Il est de principe que l'indemnité de licenciement sans cause réelle et sérieuse constitue une indemnité minimale qu'il appartient au juge de fixer en fonction du préjudice subi, et qu'elle peut être cumulée avec d'autres indemnités (QE n° 40405 de M. Boucheron Jean-Michel, JOANQ 24 janvier 2000 p. 419, Emploi et Solidarité, réponse publ. 28 août 2000 p. 5068, 11ème législature N° Lexbase : L9141BB8). Le cumul de l'indemnité pour licenciement abusif avec l'indemnité pour licenciement sans cause réelle et sérieuse est donc possible, le cumul n'étant subordonné qu'à la caractérisation d'un préjudice distinct pour le salarié de celui résultant du licenciement (Cass. soc., 21 février 1995, n° 93-44.340, Société à responsabilité limitée Holdgestion c/ M. Bernard Mingasson, inédit N° Lexbase : A8625AGK).

Corrélativement, le salarié pourra se voir attribuer une indemnité pour licenciement abusif malgré la reconnaissance du caractère réel et sérieux du licenciement, voire même la caractérisation d'une faute grave (Cass. soc., 24 octobre 1991, n° 90-42.668, Mme Daumin c/ Société Usab, inédit N° Lexbase : A8425AG7).

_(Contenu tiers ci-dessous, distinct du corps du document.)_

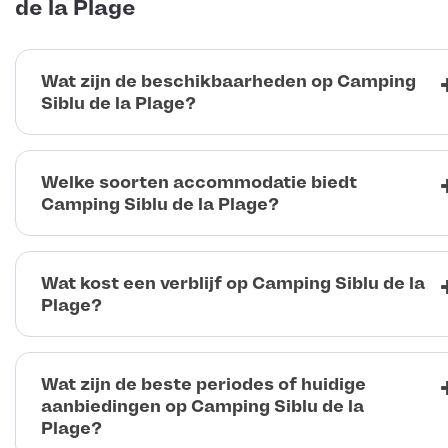
de la Plage
Wat zijn de beschikbaarheden op Camping
Siblu de la Plage?
Welke soorten accommodatie biedt
Camping Siblu de la Plage?
Wat kost een verblijf op Camping Siblu de la
Plage?
Wat zijn de beste periodes of huidige
aanbiedingen op Camping Siblu de la
Plage?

Il en ira ainsi toutes les fois, par exemple, que le licenciement justifié a été entouré de circonstances vexatoires (Cass. soc., 19 juillet 2000, n° 98-44.025, M. Lejosne c/ Société Brent, publié N° Lexbase : A9185AGB) ou brutales pour le salarié ; mais si et seulement si ces faits sont avérés...

Décision

Cass. soc., 3 octobre 2007, n° 05-44.958, Société des régies mixtes des transports toulonnais (RMTT), FS-P+B (N° Lexbase : A6525DYC)

Cassation partielle (CA Aix-en-Provence, 18ème chambre, 6 septembre 2005)

Textes visés et concernés : C. civ., art. 1147 (N° Lexbase : L1248ABT) ; C. trav., art. L. 122-3-4 (N° Lexbase : L4598DZC).

Mots-clefs : requalification ; indemnisation ; indemnité de précarité ; indemnité pour licenciement abusif.